ここしばらく下火になっていたコロナ感染者が少しずつ増えている。
この先どうなるのだろうとひしひしと不安が募って来る。
それから夕方まで読書。西陽のあたる部屋はとても暖かだった。
夕焼け空が見え始めると一気に肌寒くなる。
本を閉じ夕食の支度に取りかかる。続きはまた明日と栞を挟む。
今日はここまで。明日は何処まで行けるのだろう。
穏やかな晴天。とても清々しい気持ちで迎えた元旦の朝。
一歩あゆみ出したのだなと思う。
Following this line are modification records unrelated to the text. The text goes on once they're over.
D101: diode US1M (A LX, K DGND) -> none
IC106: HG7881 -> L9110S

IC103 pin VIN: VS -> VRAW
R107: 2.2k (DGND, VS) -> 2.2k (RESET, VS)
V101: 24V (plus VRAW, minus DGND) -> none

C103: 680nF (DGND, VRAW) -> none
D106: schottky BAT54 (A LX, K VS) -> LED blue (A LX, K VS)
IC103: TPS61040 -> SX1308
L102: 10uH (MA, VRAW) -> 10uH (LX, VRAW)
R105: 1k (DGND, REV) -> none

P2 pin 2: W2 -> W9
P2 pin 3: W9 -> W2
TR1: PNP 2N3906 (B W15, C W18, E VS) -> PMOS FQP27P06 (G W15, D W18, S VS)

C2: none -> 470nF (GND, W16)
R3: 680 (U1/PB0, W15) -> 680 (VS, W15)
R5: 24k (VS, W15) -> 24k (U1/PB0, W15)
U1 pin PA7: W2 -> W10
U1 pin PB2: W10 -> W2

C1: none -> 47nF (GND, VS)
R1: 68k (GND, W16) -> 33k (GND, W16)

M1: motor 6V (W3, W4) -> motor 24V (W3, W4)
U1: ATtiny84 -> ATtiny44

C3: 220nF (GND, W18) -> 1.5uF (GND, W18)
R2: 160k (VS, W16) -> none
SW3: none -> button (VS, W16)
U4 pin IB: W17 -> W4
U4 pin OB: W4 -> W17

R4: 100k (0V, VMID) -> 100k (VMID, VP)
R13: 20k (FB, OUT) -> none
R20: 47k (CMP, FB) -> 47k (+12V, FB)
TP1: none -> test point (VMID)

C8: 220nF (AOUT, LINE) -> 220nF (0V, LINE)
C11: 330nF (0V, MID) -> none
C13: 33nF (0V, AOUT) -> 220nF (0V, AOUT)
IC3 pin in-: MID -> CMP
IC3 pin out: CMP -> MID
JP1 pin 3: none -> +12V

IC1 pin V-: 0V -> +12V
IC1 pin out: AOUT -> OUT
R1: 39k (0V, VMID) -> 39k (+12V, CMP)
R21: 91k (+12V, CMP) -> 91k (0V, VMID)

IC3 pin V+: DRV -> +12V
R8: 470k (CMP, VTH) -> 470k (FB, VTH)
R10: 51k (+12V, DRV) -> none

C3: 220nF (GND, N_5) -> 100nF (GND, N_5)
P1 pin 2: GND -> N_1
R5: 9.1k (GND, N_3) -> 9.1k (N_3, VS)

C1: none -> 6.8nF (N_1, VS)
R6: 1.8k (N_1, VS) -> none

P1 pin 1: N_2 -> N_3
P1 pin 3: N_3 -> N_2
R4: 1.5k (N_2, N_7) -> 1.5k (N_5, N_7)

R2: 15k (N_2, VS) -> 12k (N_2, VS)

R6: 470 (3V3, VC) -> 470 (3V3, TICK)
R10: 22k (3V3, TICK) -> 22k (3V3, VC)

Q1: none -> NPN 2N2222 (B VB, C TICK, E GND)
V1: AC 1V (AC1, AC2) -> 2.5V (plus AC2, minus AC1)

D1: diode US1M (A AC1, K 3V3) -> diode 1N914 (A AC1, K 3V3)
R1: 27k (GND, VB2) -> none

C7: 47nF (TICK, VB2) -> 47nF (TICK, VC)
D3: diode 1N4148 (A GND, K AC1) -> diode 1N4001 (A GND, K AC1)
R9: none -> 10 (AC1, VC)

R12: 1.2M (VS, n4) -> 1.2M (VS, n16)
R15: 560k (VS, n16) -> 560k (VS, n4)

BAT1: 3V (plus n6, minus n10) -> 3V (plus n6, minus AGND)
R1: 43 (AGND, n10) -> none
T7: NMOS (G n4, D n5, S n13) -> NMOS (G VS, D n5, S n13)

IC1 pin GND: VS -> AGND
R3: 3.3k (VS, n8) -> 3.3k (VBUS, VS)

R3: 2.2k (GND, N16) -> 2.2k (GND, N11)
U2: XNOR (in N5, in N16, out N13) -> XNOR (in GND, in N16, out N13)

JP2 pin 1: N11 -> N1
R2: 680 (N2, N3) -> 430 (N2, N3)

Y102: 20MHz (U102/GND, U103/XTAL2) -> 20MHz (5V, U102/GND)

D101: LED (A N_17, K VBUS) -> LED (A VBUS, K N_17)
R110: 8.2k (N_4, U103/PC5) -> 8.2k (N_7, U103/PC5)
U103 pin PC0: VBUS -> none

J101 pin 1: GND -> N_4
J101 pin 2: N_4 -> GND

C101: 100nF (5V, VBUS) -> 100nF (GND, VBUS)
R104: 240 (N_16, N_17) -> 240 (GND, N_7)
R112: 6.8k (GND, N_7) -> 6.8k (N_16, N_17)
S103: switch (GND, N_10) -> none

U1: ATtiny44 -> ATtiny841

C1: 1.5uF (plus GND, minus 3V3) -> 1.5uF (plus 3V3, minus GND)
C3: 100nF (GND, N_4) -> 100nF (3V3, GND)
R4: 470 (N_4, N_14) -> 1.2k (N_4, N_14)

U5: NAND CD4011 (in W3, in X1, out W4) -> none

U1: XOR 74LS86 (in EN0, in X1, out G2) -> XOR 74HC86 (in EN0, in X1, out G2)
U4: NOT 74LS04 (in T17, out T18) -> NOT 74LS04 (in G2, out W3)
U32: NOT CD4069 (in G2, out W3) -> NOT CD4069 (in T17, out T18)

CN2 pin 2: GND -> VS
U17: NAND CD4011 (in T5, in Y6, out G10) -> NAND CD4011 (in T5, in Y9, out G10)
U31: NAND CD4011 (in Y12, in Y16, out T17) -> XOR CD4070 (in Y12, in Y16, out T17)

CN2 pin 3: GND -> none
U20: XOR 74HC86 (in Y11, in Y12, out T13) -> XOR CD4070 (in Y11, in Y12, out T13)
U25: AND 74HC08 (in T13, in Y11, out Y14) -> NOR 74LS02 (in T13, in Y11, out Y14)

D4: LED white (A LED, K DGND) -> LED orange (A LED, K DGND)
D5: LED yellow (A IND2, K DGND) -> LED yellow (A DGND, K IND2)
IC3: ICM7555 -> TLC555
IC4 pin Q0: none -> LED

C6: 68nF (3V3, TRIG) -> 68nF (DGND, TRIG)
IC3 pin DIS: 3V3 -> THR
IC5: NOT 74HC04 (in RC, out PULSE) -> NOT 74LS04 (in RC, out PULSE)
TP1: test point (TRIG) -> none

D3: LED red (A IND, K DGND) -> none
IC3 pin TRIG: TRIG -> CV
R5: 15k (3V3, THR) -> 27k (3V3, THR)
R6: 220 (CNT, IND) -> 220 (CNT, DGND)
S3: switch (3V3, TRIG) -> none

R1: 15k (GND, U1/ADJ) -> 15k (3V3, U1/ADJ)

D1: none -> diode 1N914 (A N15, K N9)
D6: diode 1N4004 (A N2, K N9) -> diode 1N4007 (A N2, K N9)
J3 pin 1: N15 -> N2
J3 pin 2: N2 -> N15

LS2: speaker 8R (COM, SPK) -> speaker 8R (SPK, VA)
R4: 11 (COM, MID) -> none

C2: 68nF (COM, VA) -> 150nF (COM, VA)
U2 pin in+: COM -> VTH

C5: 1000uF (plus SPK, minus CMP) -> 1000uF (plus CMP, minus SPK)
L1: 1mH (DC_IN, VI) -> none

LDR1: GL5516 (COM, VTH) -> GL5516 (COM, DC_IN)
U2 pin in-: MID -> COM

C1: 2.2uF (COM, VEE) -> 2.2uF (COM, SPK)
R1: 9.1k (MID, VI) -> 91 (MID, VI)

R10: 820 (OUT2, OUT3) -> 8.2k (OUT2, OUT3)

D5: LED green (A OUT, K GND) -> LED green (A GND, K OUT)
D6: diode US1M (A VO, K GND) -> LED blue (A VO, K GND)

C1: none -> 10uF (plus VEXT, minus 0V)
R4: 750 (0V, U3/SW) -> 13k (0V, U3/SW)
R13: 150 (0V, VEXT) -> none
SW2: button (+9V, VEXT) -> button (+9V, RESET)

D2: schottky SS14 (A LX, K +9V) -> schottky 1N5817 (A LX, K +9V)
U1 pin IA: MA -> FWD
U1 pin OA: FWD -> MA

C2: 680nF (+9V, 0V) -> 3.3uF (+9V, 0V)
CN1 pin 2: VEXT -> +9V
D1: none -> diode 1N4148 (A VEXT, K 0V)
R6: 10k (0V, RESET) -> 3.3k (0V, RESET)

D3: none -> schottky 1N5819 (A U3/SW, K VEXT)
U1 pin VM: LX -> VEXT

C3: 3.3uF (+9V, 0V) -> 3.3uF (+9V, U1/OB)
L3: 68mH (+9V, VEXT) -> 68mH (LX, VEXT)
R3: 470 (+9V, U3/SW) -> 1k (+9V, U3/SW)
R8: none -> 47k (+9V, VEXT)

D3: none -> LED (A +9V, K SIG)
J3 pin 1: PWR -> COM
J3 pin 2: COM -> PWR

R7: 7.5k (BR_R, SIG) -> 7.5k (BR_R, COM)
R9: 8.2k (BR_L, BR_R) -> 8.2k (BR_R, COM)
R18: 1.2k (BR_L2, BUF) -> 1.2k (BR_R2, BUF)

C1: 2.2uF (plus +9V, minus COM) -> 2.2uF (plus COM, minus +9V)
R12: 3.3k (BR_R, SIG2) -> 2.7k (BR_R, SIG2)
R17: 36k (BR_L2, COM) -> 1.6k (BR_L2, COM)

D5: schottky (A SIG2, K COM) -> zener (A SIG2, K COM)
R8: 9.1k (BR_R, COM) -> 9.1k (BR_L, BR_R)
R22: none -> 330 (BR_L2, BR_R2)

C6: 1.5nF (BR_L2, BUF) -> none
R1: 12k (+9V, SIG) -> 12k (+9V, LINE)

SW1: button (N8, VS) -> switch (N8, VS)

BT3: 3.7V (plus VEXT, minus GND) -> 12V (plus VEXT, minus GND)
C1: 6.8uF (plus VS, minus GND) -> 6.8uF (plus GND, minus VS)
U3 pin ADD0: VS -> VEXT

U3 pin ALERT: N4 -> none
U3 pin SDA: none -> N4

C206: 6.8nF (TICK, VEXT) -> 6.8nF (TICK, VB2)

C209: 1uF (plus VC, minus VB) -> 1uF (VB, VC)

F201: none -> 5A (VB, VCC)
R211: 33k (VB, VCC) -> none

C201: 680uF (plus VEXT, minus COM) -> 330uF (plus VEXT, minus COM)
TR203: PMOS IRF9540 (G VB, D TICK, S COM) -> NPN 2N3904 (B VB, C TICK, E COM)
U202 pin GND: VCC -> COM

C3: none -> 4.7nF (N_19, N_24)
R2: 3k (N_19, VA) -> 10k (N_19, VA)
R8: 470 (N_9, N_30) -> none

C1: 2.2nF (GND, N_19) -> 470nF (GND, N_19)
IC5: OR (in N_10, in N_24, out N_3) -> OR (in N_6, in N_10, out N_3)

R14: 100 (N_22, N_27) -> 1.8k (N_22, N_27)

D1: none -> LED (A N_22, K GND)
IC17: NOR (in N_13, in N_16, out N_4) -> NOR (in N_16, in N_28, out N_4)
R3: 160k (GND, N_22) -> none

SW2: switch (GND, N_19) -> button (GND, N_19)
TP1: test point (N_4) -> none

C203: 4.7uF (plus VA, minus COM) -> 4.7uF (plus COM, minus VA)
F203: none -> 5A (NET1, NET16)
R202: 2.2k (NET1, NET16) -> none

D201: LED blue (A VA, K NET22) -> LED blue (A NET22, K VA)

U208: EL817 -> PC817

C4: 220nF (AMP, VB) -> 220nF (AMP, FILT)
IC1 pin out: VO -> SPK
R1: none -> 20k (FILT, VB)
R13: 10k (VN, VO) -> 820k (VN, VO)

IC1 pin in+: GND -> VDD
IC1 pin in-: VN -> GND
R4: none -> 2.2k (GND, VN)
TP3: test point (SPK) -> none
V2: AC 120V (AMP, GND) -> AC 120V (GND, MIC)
頂きまで登れば
遠いはずの空もきっと近くなるだろう。
お昼には息子とけい君が来てくれて新年会を始める。
息子は元旦に休めるのはめったにないことであり
おまけにコロナ禍で新年会も遠ざかっていた。
よほど嬉しかったのか飲む気満々で上機嫌であった。
我が家で一時間程飲み次は義妹宅に押し掛け二次会。
従兄弟達に会うのも久しぶりで盛り上がっていたようだ。
3時を過ぎても帰らず様子を見に行ったら
かなり飲んだらしく目も虚ろになっていた。
義妹が「せっかく楽しんでいるのだから」と言ってくれる。
仕事の苦労に重ね家庭の苦労もありストレスも溜まっていたのだろう。
羽目を外したい気持ちもじゅうぶんに理解できた。
「好きなだけ飲ませてやれや」とじいちゃんも言う。
4時前にやっと帰って来てそのまま鼾をかきながら眠っていた。
それから1時間程して激しく嘔吐し大変なことになる。
慌てて洗面器を持って行ったけれど間に合わなかった。
「おかあ済まんな」と謝りながら顔は真っ青になっていた。
落ち着くまでしばらく様子を見てマンションまで送り届ける。
泊まっても良かったのだけれどけい君が帰りたがっていた。
父親の尋常ではない姿が不安になったのかけい君は途中で泣き出す。
助手席のけい君の手を握りしめながらなんとかマンションに着いた。
マンションには灯りもなく真っ暗だった。
お嫁さんはここ数日また体調が悪く臥せっているとのこと。
息子の家ではお正月どころではなかったのだろう。
逃げ出すような思いで我が家に来てくれたのだと思う。
息子とけい君が不憫でならないけれどお嫁さんを責める気はない。
「乗り越えて行かなくちゃね」と息子に声を掛けていた。
新しい年が始まったのだ。何があっても立ち向かって行こう。
陽射しには恵まれたけれど風の強い一日。
明日はもう大晦日で今日は小晦日と言うらしい。
駆け抜けたような一年がもうすぐ終わろうとしている。
振り返れば充実した一年だったのだろう。
平穏無事でいられたことが何よりに思う。
幸せは「仕合せ」何事もなるようになり
不安や心細さも過ぎてしまえば些細なことだった。
朝のうちにお大師堂へ。花枝に千両の実を添える。
トイレ掃除は出来なかった。ちょうど干潮時で
川の水が引いており水を汲みに行けなかったのだ。
足の痛みが無ければ岩を伝って行けたけれど
とても自信が無く諦めてしまった。
出来ない事があっても良しと自分を宥めそしてゆるす。
家事もそこそこ。今年ほど手を抜いたこともなかった。
玄関ドアの拭き掃除もしないまま注連縄を飾る。
床の間には昨年の鏡餅がそのままあり埃を被っていた。
これにはさすがに苦笑い。罰当たりなことをしたものだ。
一年の疲れがどっと出る頃。もう無理はしないと決める。
何もしなくても新年は来るだろうと思うことにした。
午後は本を読み少しお昼寝もする。
4時前からおでんを煮込む。家中におでんの匂いが漂っていた。
息をするたびに命の在処を感じていたと思う。
与えられた一日を全うしながら明日を信じていたのだった。
いのちある限りと思う気持ちは変わらない。
愚かなこともある。不甲斐なさを感じることもある。
それでも血の通う指先で明日の扉を開け続けていようと思う。
拙い日々の日記を読んで下さりありがとうございました。
これが今年最後の日記になりそうです。
皆さまどうか穏やかに新年をお迎えください。